→ **Problem requirements**
Locate the string "zona" in the listing below. Copy every line where it is found.
......
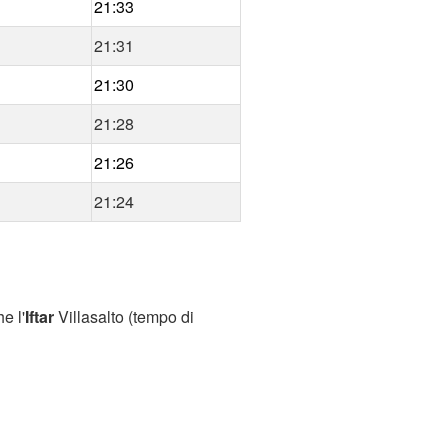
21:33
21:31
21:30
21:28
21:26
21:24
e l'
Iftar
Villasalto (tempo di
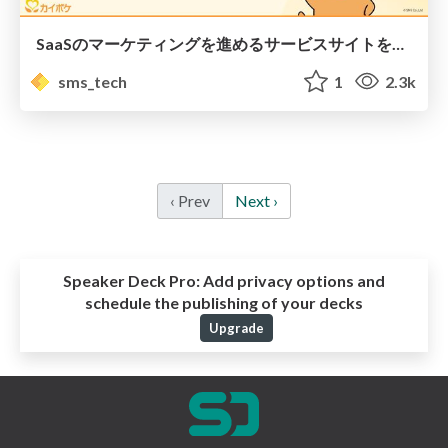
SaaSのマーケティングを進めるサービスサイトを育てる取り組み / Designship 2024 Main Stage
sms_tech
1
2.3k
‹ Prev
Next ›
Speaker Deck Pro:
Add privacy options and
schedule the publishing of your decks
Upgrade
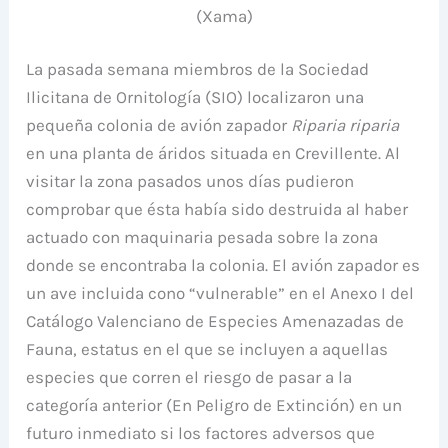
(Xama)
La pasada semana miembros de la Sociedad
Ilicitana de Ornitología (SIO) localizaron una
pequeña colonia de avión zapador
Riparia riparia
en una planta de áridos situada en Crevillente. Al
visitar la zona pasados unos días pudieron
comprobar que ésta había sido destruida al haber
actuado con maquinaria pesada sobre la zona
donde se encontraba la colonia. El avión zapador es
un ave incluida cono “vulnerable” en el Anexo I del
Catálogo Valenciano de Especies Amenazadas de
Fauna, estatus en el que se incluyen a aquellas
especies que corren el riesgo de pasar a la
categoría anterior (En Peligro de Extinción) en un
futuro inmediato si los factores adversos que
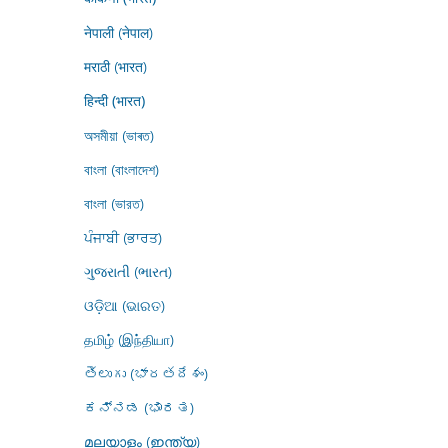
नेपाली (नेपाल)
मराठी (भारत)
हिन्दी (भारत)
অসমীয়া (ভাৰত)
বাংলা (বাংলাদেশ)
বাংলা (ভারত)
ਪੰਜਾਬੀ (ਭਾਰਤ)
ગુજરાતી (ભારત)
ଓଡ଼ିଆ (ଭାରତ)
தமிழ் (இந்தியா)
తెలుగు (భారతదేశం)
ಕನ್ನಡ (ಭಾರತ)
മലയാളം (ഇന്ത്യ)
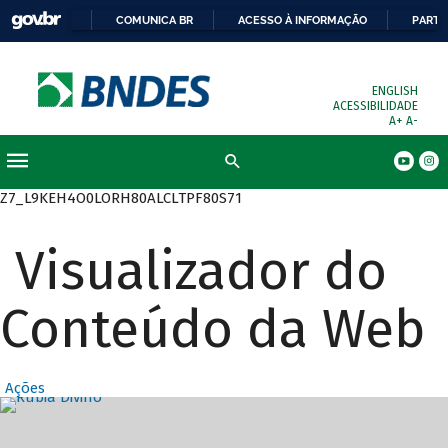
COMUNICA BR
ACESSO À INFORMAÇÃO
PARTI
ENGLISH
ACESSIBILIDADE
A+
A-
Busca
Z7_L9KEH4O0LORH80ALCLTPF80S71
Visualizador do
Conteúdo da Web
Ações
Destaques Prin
......
→ **Exercise solution**
visitar la zona pasados unos días pudieron
actuado con maquinaria pesada sobre la zona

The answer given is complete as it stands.